Amir Ali February 2026 7 min read

Recurring billing is a solved problem in Western markets. Stripe, Chargebee, and dozens of other platforms make it trivially easy to set up subscriptions. But in Southeast Asia, the landscape is fundamentally different, and building Paydee Link taught me just how much context matters in product development.

The SEA Payments Landscape

Southeast Asian payment behavior doesn't follow Silicon Valley assumptions. Credit card penetration in Malaysia hovers around 20-30%. E-wallets are fragmented across providers. Bank transfers remain the dominant payment method for many B2B transactions.

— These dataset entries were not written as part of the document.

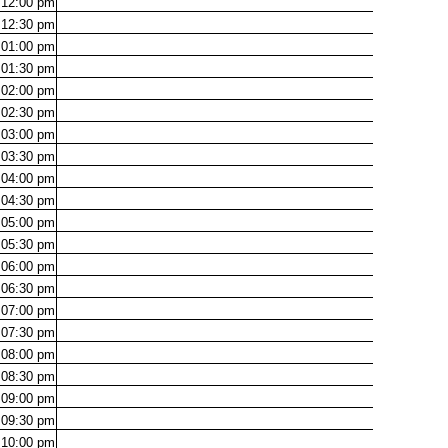
12:00
pm
12:30
pm
01:00
pm
01:30
pm
02:00
pm
02:30
pm
03:00
pm
03:30
pm
04:00
pm
04:30
pm
05:00
pm
05:30
pm
06:00
pm
06:30
pm
07:00
pm
07:30
pm
08:00
pm
08:30
pm
09:00
pm
09:30
pm
10:00
pm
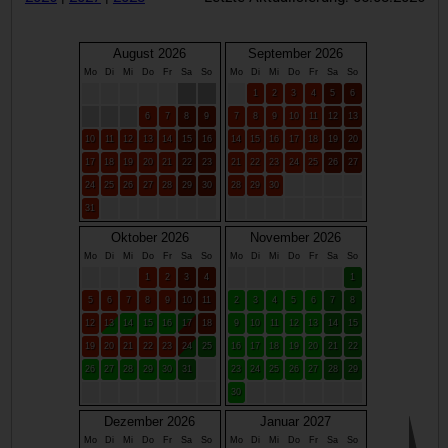
August 2026
September 2026
Mo
Di
Mi
Do
Fr
Sa
So
Mo
Di
Mi
Do
Fr
Sa
So
1
2
3
4
5
6
6
7
8
9
7
8
9
10
11
12
13
10
11
12
13
14
15
16
14
15
16
17
18
19
20
17
18
19
20
21
22
23
21
22
23
24
25
26
27
24
25
26
27
28
29
30
28
29
30
31
Oktober 2026
November 2026
Mo
Di
Mi
Do
Fr
Sa
So
Mo
Di
Mi
Do
Fr
Sa
So
1
2
3
4
1
5
6
7
8
9
10
11
2
3
4
5
6
7
8
12
13
14
15
16
17
18
9
10
11
12
13
14
15
19
20
21
22
23
24
25
16
17
18
19
20
21
22
26
27
28
29
30
31
23
24
25
26
27
28
29
30
Dezember 2026
Januar 2027
Mo
Di
Mi
Do
Fr
Sa
So
Mo
Di
Mi
Do
Fr
Sa
So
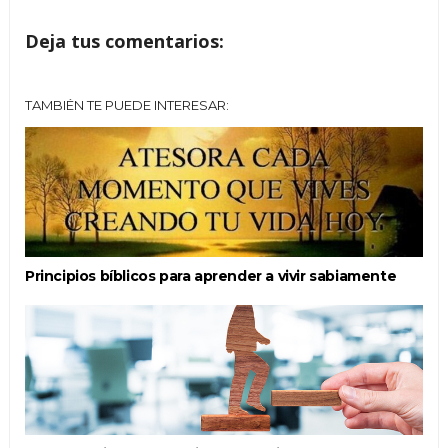
Deja tus comentarios:
TAMBIÉN TE PUEDE INTERESAR:
Principios bíblicos para aprender a vivir sabiamente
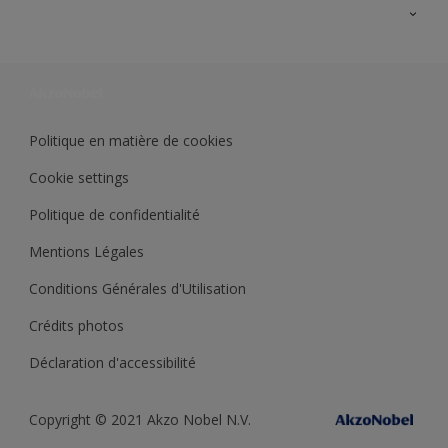
Ouvrir un magasin PASS
Trimetal
Sikkens Solutions
Polyfilla Pro
Wiki Peinture
Développement durable
Où jeter son pot de peinture ?
Politique en matière de cookies
Cookie settings
Politique de confidentialité
Mentions Légales
Conditions Générales d'Utilisation
Crédits photos
Déclaration d'accessibilité
Copyright © 2021 Akzo Nobel N.V.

When we set out to build subscription payments at Paydee, we couldn't simply copy what Stripe does. We had to rethink the entire model from the merchant's perspective.

Key Challenges We Faced

1. Billing Cycle Complexity

Malaysian merchants often operate on non-standard billing cycles. Some bill on the Islamic calendar. Others want billing aligned to payroll cycles. We had to design a flexible billing engine that could handle weekly, monthly, quarterly, and custom cycles while remaining simple for the average merchant to configure.

2. Payment Method Diversity

A subscription system that only accepts credit cards would exclude the majority of potential customers. We integrated with Card Zone gateway for card payments, but also had to support FPX (Malaysia's bank transfer system) and plan for e-wallet integrations.

3. Failed Payment Recovery

In markets with lower card penetration, failed payments are more common. We built smart retry logic that considers local banking patterns, such as avoiding retries during weekends when certain bank systems have maintenance windows.

The best payment product isn't the one with the most features. It's the one that converts the most transactions in your specific market.

What Worked

Several decisions proved critical to Paydee Link's success:

  • Merchant-first onboarding: We designed the setup flow so merchants could create their first subscription plan in under 5 minutes, with sensible defaults for the Malaysian market
  • Transparent pricing display: We helped merchants generate compliant pricing pages that clearly showed GST/SST breakdowns, which built trust with end customers
  • Dunning management: Our automated failed-payment communication sequence recovered 40% of initially failed transactions
  • API-first architecture: While we provided a no-code dashboard, we ensured every feature was available via API for merchants with custom integrations

Lessons for PMs Building in Emerging Markets

Building Paydee Link reinforced several principles that I believe apply to any PM working in emerging markets:

  1. Don't copy Western products blindly. Understand local payment behaviors, regulations, and cultural norms first. What works in San Francisco often doesn't work in Kuala Lumpur.
  2. Talk to merchants, not just end users. In B2B payments, your merchant's experience is just as important as their customer's experience. A confused merchant won't onboard, no matter how good the checkout flow is.
  3. Regulatory compliance is a feature. In FinTech, compliance isn't overhead. It's a competitive advantage. Merchants trust platforms that handle regulatory complexity for them.
  4. Start narrow, then expand. We launched with basic recurring card payments for Malaysian merchants only. Once that was working well, we expanded to other payment methods and use cases.

The subscription economy is growing rapidly in Southeast Asia, but the infrastructure needs to be built differently than in more mature markets. For PMs entering this space, the key is to deeply understand local context before designing solutions.